(EDITOR’S NOTE: To access the Marty Hurney interview, log on to the following audio: Ep 28: A Conversation With Marty Hurney | The Eye Test for Two | Spreaker)
You can’t go home again, Thomas Wolfe once told us. Apparently, Marty Hurney wasn’t listening.
The former Carolina GM is one of Washington’s newest hires, joining the Football Team as its vice president of football operations … and, OK, nothing extraordinary about that. Front-office executives switch jobs all the time. Except that Washington is where Hurney grew up, attended college (Catholic University) and started a career in pro football.
Covering the team that now employs him.
As a sportswriter for the Washington Times, he followed the club in the 1980s until he was hired as its public-relations director. After two years at that job, he left with former GM Bobby Beathard for San Diego, spent eight years there and eventually wound up in Carolina.
But now, after 30 years, he’s back. And he’s back not only in the metropolitan area where he grew up and with the football team he cheered as a young man, then followed as a reporter, but he’s reunited with the head coach he hired at Carolina in 2011, Ron Rivera.
Apparently, you can go home again.
“I haven’t really been able to put my arms around it,” he said on the latest “Eye Test for Two Podcast.” “I’m really excited about it.”
He should be. Washington is coming off a season where it won the NFC East for the second time in the past eight years and, with a third-string quarterback, pushed Tampa Bay in the playoffs. It has a raft of young talent, including Defensive Rookie-of-the-Year Chase Young, and one of the game’s outstanding coaches in Rivera, who took Carolina to Super Bowl 50.
That was his first stop as a head coach, and it was Hurney who hired him – one of many decisions that went right during his tenure there.
“When we met with him for the interview — (then-Carolina president) Danny Morrison and myself – it was as impressive as I expected it to be,” Hurney said. “He was very organized and detailed. And he just has a great way of relating to players. He played the game himself for a long time (with Chicago), and he just gets it. He had that ‘It Factor.’ So it really wasn’t a hard decision.”

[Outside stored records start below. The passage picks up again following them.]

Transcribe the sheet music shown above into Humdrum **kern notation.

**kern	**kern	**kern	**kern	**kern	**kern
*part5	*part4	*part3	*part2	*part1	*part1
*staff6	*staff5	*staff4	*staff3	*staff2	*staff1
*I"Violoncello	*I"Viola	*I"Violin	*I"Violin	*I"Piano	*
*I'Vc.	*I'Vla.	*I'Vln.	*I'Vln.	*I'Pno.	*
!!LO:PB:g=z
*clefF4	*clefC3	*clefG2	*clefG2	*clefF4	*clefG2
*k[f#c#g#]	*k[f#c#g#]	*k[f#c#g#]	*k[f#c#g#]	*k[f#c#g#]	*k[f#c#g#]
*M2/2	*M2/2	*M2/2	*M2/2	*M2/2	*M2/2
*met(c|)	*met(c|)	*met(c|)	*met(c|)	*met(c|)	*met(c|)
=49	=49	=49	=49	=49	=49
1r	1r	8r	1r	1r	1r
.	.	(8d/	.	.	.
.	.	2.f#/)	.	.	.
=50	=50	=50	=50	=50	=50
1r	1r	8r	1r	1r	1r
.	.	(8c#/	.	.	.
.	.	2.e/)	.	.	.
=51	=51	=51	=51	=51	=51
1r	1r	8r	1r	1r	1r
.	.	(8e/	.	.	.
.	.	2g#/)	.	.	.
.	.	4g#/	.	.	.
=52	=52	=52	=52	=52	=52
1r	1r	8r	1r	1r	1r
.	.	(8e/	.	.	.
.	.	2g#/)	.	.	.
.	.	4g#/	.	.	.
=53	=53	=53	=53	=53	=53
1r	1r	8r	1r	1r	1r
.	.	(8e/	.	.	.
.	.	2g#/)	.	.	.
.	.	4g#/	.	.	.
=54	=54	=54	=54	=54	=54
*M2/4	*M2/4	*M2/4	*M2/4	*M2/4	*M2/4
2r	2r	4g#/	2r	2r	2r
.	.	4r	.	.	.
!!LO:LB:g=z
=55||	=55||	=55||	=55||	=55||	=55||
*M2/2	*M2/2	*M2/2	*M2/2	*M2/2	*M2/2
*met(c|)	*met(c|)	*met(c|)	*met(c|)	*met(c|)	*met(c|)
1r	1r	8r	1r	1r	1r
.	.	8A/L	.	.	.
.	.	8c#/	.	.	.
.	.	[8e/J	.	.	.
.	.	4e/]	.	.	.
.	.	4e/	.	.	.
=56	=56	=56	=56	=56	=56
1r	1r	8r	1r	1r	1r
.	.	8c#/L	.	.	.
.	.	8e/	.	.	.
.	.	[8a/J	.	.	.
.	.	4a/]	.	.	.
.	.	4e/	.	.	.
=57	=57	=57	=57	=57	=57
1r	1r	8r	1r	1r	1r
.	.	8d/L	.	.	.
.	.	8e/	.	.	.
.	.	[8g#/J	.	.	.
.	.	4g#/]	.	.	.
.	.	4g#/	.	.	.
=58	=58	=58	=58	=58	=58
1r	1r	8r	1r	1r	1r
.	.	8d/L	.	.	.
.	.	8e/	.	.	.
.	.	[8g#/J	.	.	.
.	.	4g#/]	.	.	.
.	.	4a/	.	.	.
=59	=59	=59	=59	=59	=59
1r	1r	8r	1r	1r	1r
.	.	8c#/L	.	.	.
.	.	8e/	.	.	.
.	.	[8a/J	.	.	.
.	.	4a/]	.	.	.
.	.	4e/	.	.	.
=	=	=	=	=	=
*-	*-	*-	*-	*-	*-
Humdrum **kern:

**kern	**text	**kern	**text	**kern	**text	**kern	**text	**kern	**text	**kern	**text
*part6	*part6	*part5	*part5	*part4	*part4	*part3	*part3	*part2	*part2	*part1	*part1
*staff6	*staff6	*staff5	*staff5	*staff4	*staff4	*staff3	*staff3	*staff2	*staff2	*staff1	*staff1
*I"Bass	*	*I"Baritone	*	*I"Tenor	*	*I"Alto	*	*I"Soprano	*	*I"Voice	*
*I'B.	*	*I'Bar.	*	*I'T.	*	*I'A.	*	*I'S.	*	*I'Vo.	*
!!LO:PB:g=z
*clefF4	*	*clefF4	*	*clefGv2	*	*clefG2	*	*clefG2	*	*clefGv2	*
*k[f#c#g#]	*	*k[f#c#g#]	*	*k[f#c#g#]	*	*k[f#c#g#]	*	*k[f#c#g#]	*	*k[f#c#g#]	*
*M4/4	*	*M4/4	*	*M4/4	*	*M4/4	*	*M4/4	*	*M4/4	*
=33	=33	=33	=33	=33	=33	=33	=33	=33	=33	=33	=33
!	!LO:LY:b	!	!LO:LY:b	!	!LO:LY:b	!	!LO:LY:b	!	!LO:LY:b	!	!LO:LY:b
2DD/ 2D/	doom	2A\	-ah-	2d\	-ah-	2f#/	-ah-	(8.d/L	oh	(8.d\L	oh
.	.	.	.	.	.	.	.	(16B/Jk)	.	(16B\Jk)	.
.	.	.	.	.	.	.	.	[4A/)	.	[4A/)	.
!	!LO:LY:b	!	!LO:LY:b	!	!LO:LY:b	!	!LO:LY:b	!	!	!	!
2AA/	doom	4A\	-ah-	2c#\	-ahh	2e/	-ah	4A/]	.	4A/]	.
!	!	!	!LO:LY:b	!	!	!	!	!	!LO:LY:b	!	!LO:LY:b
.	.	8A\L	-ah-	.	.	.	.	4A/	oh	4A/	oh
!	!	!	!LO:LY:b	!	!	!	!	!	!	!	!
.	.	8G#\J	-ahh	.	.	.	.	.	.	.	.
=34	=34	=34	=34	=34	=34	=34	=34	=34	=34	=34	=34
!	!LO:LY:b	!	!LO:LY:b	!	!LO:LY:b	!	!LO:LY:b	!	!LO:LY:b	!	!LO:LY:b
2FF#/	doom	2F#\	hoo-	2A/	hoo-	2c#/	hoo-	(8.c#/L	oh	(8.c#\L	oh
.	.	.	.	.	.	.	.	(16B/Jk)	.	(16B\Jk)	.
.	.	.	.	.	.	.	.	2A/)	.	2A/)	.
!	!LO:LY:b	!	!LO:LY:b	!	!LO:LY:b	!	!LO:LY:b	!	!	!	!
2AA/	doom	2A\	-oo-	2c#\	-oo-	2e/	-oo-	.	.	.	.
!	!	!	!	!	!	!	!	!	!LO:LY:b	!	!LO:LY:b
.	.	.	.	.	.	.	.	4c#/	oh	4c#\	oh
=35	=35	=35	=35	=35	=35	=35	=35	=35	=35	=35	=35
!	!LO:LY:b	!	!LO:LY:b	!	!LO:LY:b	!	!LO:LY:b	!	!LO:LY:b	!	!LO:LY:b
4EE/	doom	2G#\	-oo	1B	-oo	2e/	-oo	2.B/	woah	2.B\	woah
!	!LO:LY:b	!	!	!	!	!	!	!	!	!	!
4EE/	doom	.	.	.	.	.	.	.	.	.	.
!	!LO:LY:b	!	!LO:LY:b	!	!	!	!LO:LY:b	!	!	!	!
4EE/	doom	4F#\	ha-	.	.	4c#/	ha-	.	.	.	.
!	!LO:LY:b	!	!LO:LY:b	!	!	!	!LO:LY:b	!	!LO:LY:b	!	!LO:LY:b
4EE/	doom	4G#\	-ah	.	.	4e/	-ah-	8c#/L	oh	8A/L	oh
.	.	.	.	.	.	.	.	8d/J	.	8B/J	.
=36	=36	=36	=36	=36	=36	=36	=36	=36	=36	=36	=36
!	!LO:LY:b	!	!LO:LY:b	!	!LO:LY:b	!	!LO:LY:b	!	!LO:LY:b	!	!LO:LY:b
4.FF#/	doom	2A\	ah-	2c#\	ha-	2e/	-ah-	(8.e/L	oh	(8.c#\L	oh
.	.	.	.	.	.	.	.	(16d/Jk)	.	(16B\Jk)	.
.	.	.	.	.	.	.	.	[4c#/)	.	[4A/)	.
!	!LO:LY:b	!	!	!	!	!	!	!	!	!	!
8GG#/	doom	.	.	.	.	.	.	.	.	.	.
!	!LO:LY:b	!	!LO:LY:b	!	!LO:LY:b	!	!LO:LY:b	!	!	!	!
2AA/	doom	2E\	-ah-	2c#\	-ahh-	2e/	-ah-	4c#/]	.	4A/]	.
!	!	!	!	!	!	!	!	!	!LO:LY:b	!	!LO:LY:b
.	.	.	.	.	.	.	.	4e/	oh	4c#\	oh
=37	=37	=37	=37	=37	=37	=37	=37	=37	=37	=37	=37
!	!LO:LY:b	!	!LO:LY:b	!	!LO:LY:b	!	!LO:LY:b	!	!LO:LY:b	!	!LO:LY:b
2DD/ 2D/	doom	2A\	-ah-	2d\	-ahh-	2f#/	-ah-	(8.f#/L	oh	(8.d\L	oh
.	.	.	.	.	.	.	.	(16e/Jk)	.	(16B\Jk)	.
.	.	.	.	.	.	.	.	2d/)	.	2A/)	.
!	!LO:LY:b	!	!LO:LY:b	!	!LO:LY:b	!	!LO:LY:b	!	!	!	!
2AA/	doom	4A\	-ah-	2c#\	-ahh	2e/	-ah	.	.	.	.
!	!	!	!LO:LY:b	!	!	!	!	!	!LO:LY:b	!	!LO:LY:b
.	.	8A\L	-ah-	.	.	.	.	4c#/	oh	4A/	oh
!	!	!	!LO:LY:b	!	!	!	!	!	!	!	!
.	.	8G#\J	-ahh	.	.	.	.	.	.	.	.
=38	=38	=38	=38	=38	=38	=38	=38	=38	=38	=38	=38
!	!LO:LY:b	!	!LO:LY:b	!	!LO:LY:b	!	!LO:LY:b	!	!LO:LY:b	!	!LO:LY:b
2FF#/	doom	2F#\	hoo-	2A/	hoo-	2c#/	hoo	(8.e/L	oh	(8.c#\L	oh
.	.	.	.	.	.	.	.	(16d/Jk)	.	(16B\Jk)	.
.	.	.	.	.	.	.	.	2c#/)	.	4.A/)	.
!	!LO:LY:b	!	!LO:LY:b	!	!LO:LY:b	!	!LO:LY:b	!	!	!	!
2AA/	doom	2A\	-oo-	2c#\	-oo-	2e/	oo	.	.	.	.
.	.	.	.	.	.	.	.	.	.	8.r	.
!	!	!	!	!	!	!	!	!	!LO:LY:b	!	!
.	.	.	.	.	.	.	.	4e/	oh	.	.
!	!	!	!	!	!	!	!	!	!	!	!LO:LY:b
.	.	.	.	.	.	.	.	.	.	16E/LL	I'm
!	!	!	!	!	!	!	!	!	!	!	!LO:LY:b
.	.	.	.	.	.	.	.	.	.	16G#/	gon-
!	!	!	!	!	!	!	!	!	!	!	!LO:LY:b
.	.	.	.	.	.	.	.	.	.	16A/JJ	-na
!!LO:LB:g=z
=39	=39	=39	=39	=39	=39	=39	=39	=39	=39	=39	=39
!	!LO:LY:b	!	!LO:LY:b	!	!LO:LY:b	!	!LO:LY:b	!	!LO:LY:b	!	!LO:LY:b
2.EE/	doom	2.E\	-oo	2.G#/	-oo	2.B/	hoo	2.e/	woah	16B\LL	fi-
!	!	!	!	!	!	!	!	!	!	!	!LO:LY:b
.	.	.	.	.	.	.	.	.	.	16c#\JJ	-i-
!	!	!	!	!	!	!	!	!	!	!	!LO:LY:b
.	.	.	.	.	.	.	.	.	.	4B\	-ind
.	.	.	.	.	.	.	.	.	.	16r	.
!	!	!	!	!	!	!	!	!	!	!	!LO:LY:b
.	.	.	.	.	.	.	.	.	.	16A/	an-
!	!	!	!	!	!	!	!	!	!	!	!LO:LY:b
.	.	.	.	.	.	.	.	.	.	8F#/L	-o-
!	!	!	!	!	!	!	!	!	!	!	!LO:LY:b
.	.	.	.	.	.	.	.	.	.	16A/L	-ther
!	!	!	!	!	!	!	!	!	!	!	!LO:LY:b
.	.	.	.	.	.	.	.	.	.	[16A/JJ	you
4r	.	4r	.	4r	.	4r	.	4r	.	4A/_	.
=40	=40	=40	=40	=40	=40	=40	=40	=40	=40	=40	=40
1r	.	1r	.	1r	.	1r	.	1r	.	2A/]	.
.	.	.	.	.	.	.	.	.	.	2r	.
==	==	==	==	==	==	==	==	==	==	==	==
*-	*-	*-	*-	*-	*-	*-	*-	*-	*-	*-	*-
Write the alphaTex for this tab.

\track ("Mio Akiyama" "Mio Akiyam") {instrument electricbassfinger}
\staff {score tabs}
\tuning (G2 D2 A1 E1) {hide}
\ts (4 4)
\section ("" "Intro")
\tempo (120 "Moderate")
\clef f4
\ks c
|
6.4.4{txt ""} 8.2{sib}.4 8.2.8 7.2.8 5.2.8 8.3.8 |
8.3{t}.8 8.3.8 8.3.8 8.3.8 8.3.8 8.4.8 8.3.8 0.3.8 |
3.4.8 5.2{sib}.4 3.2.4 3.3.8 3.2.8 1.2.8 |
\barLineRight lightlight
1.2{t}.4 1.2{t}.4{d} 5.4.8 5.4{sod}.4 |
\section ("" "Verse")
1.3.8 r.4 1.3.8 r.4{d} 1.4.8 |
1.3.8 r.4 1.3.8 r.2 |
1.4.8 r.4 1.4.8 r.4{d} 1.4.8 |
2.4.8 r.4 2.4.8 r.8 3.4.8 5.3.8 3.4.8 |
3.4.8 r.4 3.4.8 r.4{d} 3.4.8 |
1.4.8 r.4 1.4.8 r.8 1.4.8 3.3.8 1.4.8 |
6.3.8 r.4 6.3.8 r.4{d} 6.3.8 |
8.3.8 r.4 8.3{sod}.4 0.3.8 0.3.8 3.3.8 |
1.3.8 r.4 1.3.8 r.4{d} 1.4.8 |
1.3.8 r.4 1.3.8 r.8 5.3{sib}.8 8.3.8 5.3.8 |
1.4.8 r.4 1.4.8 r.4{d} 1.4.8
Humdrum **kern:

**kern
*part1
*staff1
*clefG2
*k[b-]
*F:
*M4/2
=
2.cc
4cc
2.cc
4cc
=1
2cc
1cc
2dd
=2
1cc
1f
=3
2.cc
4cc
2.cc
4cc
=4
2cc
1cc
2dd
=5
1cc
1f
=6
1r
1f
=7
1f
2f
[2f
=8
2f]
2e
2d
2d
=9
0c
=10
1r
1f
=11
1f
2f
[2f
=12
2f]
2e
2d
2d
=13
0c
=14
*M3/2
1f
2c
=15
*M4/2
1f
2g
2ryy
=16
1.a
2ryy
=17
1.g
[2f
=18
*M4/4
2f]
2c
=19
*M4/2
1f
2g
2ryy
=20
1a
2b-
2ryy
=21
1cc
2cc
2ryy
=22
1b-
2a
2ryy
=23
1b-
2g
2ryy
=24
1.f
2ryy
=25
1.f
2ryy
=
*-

Maybe. But Rivera hadn’t been a head coach before. Yes, he was on short lists of teams other than Carolina, but until the Panthers hired him he was one of many offseason interviews waiting on head-coaching jobs.
So what convinced Hurney to take the leap?
“When you look for head coaches,” he said, “I have a saying: Follow the players. If you do enough research and look at the comments that players make who have played for him – in Ron’s case, it was in Chicago and in San Diego (where he was a defensive coordinator at both places) – if you look what they say about them, the players will tell you who the good coaches are. I can’t remember one negative comment about Ron when we were doing research on him, as far as the players that he coached.
“The other thing that really impressed me was that he was at Chicago, and they were running a 4-3 at the time. He goes to San Diego and they’re running the 3-4. And instead of changing what they do, he adapted to what they did. And I think that’s a critical personality trait you’re looking for in a head coach. It’s his ability to be flexible to use the talents of his players that he had. And Ron had that.”
Rivera, who is 83-72-1 with four division championships and two NFL Coach-of-the-Year awards, last season in Washington hired several assistants who worked with him in Carolina, including offensive coordinator Scott Turner and defensive coordinator Jack Del Rio. Now he’s joined by the former GM who gave him his start.
“I’m naturally a behind-the-scenes guy,” Hurney said. “I have learned this as I have been in this longer and longer: I think the football side has to have one voice … really for the players more than the public. When something is said it’s heard by that locker room first. At least, that’s what I care about. And I think that most of the time the head coach should be that one voice. Here, Ron Rivera should be that one voice.”